Beverly poderia continuar a provocá-lo, mas parou, ao perceber o quão constrangido Richie estava. Ele havia corado até as orelhas e empurrava seus óculos na ponte do nariz com frequência tal que aparentava ser até um tique. Não podia negar: ver Richie sem a habitual atitude de olhe-como-estou-um-passo-a-frente-de-você era um tanto aliviador, às vezes. Mostrava que havia algo, de fato, naqueles olhos enormes, algo além da máscara que ele utilizava para o mundo exterior.

Era até fofo vê-lo em tal estado de… vulnerabilidade? Beverly não tinha certeza se essa era a palavra certa, mas parecia ser a mais próxima. Ela encolheu os ombros por um momento e encarou Richie nos olhos, tentando – de certa forma – reconfortá-lo:

— Rich, eu estava zoando. Eu até gosto do ABBA. Mamma mia, here I go again, my my, how can I resist you?
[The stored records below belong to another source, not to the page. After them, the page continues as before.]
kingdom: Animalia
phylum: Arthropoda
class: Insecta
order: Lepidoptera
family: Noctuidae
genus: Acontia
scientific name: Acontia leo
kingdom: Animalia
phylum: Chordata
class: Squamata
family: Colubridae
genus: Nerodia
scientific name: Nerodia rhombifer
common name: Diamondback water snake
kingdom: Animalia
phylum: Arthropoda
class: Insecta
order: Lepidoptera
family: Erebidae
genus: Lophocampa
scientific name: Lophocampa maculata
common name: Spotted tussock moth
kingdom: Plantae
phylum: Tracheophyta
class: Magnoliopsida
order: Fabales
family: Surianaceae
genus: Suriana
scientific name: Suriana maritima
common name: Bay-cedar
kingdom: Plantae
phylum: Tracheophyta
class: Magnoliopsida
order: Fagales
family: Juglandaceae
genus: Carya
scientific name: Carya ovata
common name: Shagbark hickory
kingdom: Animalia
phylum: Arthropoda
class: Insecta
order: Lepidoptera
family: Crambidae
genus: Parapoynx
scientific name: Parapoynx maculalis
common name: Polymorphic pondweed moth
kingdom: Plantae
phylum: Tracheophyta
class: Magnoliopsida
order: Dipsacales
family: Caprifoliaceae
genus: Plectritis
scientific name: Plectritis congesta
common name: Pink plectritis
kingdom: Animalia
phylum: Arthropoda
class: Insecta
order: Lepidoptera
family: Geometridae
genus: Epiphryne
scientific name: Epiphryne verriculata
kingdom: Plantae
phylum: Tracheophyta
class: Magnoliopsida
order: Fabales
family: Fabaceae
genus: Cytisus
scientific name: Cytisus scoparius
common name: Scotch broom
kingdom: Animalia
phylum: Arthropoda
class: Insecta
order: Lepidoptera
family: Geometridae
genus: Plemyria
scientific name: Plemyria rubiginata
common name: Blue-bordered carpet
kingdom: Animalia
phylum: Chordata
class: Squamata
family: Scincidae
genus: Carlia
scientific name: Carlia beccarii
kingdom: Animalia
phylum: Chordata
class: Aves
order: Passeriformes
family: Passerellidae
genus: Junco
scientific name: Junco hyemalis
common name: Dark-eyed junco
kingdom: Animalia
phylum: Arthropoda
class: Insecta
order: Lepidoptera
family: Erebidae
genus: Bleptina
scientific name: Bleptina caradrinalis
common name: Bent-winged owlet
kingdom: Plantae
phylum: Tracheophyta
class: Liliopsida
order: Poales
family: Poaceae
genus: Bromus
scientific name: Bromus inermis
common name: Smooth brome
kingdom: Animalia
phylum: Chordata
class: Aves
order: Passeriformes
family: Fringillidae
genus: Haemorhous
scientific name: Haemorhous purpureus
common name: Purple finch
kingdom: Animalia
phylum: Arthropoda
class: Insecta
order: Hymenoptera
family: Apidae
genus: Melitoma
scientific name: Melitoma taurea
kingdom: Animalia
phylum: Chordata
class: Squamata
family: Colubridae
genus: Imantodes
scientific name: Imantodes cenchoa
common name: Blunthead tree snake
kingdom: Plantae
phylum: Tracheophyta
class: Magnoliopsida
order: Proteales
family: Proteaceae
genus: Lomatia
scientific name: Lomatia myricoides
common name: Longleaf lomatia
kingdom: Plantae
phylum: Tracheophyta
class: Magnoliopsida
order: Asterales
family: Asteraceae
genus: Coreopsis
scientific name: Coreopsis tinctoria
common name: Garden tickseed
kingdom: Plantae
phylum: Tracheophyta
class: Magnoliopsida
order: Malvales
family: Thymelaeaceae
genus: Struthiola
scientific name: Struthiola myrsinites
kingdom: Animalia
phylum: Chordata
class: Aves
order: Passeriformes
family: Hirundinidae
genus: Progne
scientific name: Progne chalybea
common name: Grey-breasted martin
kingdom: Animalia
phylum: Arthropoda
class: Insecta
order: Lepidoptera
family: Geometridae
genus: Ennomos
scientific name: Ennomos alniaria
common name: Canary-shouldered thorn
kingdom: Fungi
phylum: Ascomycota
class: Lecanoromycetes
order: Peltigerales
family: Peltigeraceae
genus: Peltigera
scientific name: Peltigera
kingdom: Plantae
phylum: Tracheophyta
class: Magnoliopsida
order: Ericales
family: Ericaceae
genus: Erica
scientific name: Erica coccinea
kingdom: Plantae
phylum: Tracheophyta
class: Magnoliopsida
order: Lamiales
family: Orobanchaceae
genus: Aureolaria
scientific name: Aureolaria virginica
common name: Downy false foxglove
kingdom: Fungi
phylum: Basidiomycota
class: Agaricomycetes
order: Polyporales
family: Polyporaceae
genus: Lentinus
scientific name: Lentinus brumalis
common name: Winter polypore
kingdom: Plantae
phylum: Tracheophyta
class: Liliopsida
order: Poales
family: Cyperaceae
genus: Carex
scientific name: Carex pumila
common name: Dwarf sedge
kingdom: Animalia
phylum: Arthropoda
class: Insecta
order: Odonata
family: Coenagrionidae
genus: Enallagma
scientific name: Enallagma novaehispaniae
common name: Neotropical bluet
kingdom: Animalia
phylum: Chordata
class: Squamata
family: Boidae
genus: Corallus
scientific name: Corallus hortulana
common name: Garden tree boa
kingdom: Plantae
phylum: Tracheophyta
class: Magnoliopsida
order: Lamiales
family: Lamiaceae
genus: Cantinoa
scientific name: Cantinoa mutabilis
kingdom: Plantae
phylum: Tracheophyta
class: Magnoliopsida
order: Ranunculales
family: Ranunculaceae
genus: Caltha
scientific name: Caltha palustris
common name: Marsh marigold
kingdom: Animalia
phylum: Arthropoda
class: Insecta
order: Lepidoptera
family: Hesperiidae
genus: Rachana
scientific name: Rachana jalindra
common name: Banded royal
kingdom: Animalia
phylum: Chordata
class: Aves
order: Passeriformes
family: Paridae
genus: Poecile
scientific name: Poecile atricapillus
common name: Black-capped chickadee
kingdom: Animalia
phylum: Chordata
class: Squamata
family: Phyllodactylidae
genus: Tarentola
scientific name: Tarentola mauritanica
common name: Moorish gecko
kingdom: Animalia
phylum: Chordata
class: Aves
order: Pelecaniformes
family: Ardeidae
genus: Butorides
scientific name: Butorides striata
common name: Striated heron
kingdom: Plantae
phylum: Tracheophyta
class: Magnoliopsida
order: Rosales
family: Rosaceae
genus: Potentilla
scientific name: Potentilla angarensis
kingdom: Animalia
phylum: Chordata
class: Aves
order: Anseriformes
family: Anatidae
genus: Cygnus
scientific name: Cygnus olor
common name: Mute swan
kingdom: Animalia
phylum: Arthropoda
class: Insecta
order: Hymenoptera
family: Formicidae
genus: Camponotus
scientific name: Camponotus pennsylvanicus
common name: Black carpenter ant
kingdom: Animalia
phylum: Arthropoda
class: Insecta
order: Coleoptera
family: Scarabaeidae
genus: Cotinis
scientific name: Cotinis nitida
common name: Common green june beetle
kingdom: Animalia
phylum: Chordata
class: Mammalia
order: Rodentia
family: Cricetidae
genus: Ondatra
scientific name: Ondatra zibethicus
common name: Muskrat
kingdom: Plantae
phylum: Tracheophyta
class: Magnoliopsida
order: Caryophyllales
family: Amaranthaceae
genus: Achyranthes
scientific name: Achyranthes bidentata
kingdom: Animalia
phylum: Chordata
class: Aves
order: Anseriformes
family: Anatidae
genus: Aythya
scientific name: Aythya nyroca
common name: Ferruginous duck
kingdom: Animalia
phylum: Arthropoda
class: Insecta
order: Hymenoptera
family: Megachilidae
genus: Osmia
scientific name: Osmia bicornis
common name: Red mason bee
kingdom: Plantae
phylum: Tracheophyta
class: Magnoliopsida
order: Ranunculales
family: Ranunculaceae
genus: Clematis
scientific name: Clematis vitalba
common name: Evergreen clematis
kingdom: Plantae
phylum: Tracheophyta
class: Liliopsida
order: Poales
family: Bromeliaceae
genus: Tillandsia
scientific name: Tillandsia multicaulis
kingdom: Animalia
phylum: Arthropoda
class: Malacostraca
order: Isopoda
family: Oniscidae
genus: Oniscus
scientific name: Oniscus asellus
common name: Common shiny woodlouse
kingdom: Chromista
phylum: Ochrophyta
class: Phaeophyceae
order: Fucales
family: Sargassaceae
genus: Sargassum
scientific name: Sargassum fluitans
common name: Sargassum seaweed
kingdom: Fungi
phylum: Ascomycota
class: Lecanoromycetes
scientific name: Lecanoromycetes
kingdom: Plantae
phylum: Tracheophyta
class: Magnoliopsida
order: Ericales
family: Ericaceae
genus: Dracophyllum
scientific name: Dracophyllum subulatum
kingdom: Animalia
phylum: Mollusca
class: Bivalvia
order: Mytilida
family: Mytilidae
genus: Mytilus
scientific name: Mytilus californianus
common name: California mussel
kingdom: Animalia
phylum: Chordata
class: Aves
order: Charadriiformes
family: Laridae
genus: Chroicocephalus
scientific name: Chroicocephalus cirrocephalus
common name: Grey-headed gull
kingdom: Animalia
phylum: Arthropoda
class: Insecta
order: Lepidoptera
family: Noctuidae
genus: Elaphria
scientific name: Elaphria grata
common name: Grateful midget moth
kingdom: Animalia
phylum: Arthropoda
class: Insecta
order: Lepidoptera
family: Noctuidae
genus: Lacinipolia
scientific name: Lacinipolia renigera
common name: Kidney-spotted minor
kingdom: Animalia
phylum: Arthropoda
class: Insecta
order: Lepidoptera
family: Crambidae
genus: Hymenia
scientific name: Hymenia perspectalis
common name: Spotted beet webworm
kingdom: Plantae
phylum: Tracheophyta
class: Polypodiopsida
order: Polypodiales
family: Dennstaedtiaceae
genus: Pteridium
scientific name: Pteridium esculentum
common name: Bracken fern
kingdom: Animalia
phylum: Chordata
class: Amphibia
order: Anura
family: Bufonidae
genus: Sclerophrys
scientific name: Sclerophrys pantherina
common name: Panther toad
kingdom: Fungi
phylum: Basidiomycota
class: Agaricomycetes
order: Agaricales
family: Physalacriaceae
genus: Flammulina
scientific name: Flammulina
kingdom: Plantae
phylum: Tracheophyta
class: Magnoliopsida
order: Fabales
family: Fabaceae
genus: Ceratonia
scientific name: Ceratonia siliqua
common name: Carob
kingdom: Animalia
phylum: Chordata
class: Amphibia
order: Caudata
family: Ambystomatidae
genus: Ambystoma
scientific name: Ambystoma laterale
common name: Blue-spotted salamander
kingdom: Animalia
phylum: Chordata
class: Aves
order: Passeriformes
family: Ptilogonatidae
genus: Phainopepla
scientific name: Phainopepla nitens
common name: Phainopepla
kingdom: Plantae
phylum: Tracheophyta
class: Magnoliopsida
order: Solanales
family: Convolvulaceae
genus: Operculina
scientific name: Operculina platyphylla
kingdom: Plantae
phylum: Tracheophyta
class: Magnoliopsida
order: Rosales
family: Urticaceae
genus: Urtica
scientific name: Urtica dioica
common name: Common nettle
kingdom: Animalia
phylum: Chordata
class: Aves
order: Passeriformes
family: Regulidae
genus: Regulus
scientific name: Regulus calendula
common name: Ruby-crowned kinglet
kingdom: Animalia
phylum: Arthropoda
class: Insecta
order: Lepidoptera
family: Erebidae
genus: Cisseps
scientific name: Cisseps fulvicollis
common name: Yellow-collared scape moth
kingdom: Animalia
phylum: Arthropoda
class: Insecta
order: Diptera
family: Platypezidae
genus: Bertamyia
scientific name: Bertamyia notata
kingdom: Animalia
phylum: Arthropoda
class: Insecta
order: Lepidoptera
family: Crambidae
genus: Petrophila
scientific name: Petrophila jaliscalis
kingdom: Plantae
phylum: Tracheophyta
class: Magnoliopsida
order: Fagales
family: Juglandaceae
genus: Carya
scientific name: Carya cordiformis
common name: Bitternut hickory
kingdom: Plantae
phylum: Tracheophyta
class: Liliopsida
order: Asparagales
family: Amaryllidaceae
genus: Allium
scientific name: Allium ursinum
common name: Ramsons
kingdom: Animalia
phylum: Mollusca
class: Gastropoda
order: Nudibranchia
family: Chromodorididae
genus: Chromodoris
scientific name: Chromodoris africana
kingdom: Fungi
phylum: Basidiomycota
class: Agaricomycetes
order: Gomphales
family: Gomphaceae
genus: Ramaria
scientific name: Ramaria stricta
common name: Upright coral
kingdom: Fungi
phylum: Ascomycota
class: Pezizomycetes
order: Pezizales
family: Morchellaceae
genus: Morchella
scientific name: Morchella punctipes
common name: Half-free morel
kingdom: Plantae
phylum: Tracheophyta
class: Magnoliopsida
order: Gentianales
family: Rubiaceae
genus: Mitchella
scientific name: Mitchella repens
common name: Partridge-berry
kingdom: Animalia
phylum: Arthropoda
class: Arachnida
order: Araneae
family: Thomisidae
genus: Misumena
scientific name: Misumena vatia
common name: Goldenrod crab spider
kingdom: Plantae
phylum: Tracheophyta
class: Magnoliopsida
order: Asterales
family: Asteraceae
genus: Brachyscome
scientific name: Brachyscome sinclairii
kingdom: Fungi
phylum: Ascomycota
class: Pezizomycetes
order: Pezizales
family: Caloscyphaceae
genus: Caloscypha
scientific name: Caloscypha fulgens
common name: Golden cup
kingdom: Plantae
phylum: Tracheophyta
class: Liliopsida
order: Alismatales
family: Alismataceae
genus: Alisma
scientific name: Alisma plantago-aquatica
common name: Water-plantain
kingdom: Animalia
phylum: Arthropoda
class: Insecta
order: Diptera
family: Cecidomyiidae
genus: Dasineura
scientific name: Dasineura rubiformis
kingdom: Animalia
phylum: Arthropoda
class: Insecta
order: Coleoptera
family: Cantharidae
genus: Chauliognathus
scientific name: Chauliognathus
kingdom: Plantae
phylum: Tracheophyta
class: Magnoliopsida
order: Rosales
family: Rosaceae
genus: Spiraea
— Acho que é melhor procurar outro lugar para ensaiar – ele murmurou, puxando-a em direção à porta de entrada da casa. Não comentou em voz alta, mas reparara que Beverly tinha uma voz bem bonita. – Se bem que vai ser difícil achar um lugar que nenhum dos Otários percebam. Acho que o Eddie está suspeitando de algo, ele não para de me encher o saco.

Beverly revirou os olhos e, mal tendo sido arrastada para fora da casa dos Tozier, agarrou o pulso de Richie e puxou-o outra vez para a sala de estar.

— Richie, nós dois sabemos que o seu sótão é o único lugar decente que temos para ensaiar. – Ele lhe lançou um olhar que parecia dizer que a casa estaria indisponível caso Beverly o provocasse mais. – Eu juro que não vou ficar enchendo o seu saco por você gostar de George Michael.

Richie respirou fundo.

— Eu não gosto dele… – parou ao ver as sobrancelhas levantadas de Beverly. – Só de algumas músicas.

— Ah, tá.

Foi a vez de Richie revirar os olhos, movimento tal que era potencializado pelo efeito das lentes dos óculos. Beverly sorriu e lhe deu um soco de brincadeira no ombro. Ela sentia como se, aos poucos, estivesse quebrando a máscara de Richie e finalmente conseguindo olhar para dentro dele.

Ainda não completamente, entretanto.

 

 

— A gente podia dançar algo no estilo de Dirty Dancing, que tal?

Richie não estava falando sério, mas riu consigo mesmo ao ver os olhos de Beverly se arregalarem de horror ante à possibilidade de ele ter de levantá-la acima de sua cabeça.

— Você não é nenhum Patrick Swayze, Rich. Eu conseguiria no máximo ter um traumatismo craniano.

— E você não é nenhuma Jennifer Grey também, né, Bev?

— Eu nunca disse que sou!

Richie achava que Beverly era ainda mais do que a Jennifer Grey, mas não falou isso em voz alta. Ajustou os óculos desajeitadamente no rosto ao ter esse pensamento, o que fez Beverly encará-lo de forma engraçada, como se ela houvesse sentido que Richie tinha pensado em algo a mais do que falara.

Por um instante, seu estômago pareceu afundar ante o pensamento de que talvez Beverly fosse uma mutante, capaz de ler mentes. Será que ela estaria lendo seus pensamentos agora? Oi, Bev, tudo bem? Você está me ouvindo?

O silêncio que havia se instalado no ar se tornou um tanto constrangedor, quando Richie percebeu que a pausa se tornara muito grande, em todo esse meio tempo em que ele se perdeu em seus próprios devaneios. Beverly franziu o cenho, ainda encarando-o, mas com o canto dos lábios se abrindo em um sorriso.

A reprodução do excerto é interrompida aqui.